Jeremy Hunt is Secretary of State for Health and MP for Surrey South-West.
The NHS is changing. The culture of secrecy is being eroded, patients are being put before targets and safe care is now the driving mission across the system.
Last week, during a speech at the inspirational, world-leading Virginia Mason hospital in Seattle, I announced a new campaign to confront the avoidable harm that still affects thousands of patients every year. The sign up to safety movement will see every part of our healthcare system commit to this goal – heart and soul, board to ward.
Every hospital Trust that chooses to join will commit to a new ambition: to reduce avoidable harm by a half, reduce the costs of harm by one half, and in doing so contribute to saving up to 6,000 lives nationally over the next three years. These are the deaths that could have been prevented – the medication error, the misdiagnosis or the infection acquired in hospital. While the percentages are low and the skill and endeavour of NHS stuff is undoubtedly high, we can never be satisfied with a system in which any patients die needlessly.
The first 12 vanguard hospitals signed up to the movement last week.
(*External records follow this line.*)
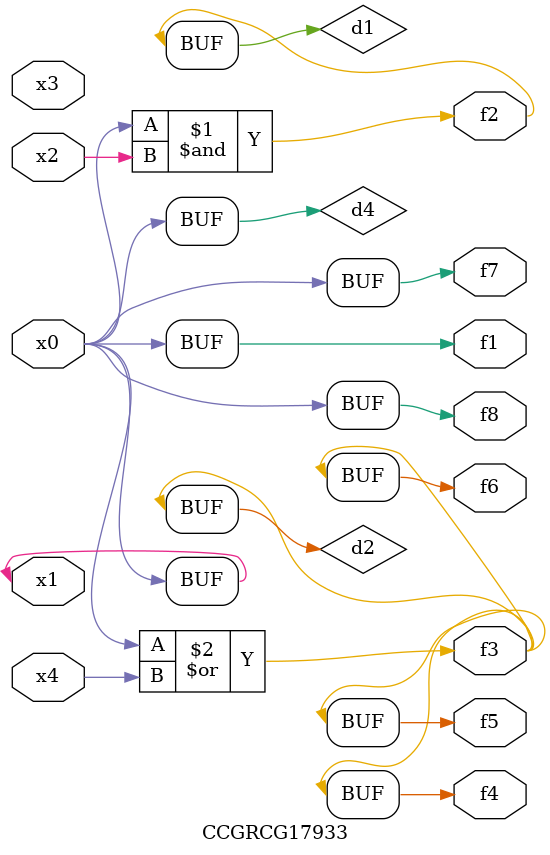
<source format=v>
module CCGRCG17933(
	input x0, x1, x2, x3, x4,
	output f1, f2, f3, f4, f5, f6, f7, f8
);

	wire d1, d2, d3, d4;

	and (d1, x0, x2);
	or (d2, x0, x4);
	nand (d3, x0, x2);
	buf (d4, x0, x1);
	assign f1 = d4;
	assign f2 = d1;
	assign f3 = d2;
	assign f4 = d2;
	assign f5 = d2;
	assign f6 = d2;
	assign f7 = d4;
	assign f8 = d4;
endmodule

</source>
Within the next few months I will write to every NHS organisation in England, inviting them to join and sign up to safety.
The campaign will recruit 5,000 safety champions as local change agents and experts. Support will be available from a new team, Safety Action For England, consisting of senior clinicians, managers and patients with a proven track record in tackling unsafe care – people frontline staff will respect, listen to and work with. They will ensure fast, flexible and intensive support when the line needs to be stopped and a lesson needs to be learned. A new statutory duty of candour on organisations, giving them a clear legal duty to tell patients when they have been harmed will be introduced. From June, a new safety website will allow the public to compare hospitals in England on a range of measures, including staffing levels.
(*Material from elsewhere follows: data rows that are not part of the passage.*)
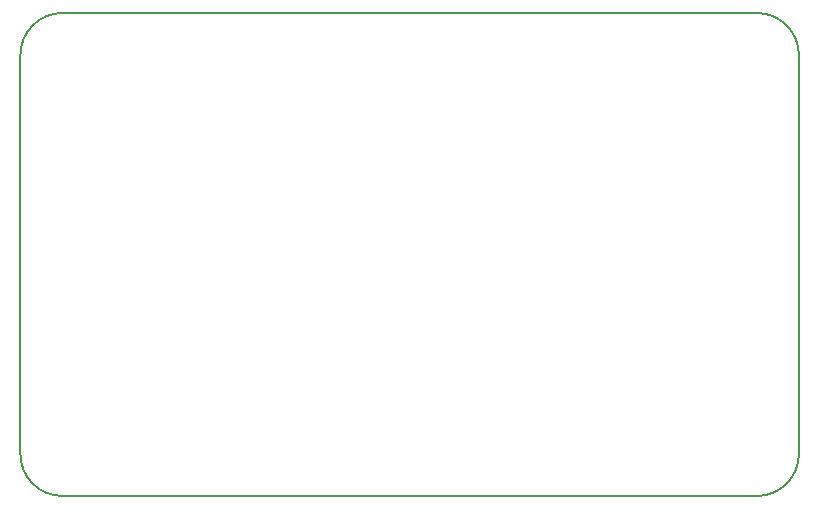
<source format=gbr>
G04 #@! TF.GenerationSoftware,KiCad,Pcbnew,(5.1.9)-1*
G04 #@! TF.CreationDate,2021-04-09T16:02:10+01:00*
G04 #@! TF.ProjectId,RGBtoHDMI Amiga Denise ECS PLCC,52474274-6f48-4444-9d49-20416d696761,1*
G04 #@! TF.SameCoordinates,Original*
G04 #@! TF.FileFunction,Profile,NP*
%FSLAX46Y46*%
G04 Gerber Fmt 4.6, Leading zero omitted, Abs format (unit mm)*
G04 Created by KiCad (PCBNEW (5.1.9)-1) date 2021-04-09 16:02:10*
%MOMM*%
%LPD*%
G01*
G04 APERTURE LIST*
G04 #@! TA.AperFunction,Profile*
%ADD10C,0.150000*%
G04 #@! TD*
G04 APERTURE END LIST*
D10*
X198374000Y-88011000D02*
G75*
G02*
X194818000Y-91567000I-3556000J0D01*
G01*
X194818000Y-50673000D02*
G75*
G02*
X198374000Y-54229000I0J-3556000D01*
G01*
X132461000Y-54229000D02*
G75*
G02*
X136017000Y-50673000I3556000J0D01*
G01*
X194818000Y-50673000D02*
X136017000Y-50673000D01*
X198374000Y-88011000D02*
X198374000Y-54229000D01*
X136017000Y-91567000D02*
X194818000Y-91567000D01*
X132461000Y-54229000D02*
X132461000Y-88011000D01*
X136017000Y-91567000D02*
G75*
G02*
X132461000Y-88011000I0J3556000D01*
G01*
M02*

</source>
By driving openness, raising standards and empowering patients, this government aims to prevent the appalling cases which confront us. We will establish our remarkable NHS as the safest healthcare system in the world. As well as being an ethical obligation for politicians on behalf of patients, prioritising safety is a financial imperative. Unsafe care is more, not less, expensive. Every year the NHS spends around £1.3 bn on litigation claims, money that could and should be spent on frontline staff.
This government has strong foundations on which to build. Our response to Francis and new inspection regime has driven a record number of nurses being recruited, meaning wards will have the nurses they need. Meanwhile hospital inspections have been virtually eradicated and hospital leaders report that quality of care has now become their top priority.
Patient champions and whistle-blowers, like Julie Bailey and Helene Donnelly who recently received honours for their courage and commitment, deserve our continued praise and support. The greatest honour this government can bestow on them is to ensure the cause which they set out on becomes a sweeping movement embraced by every part of our NHS.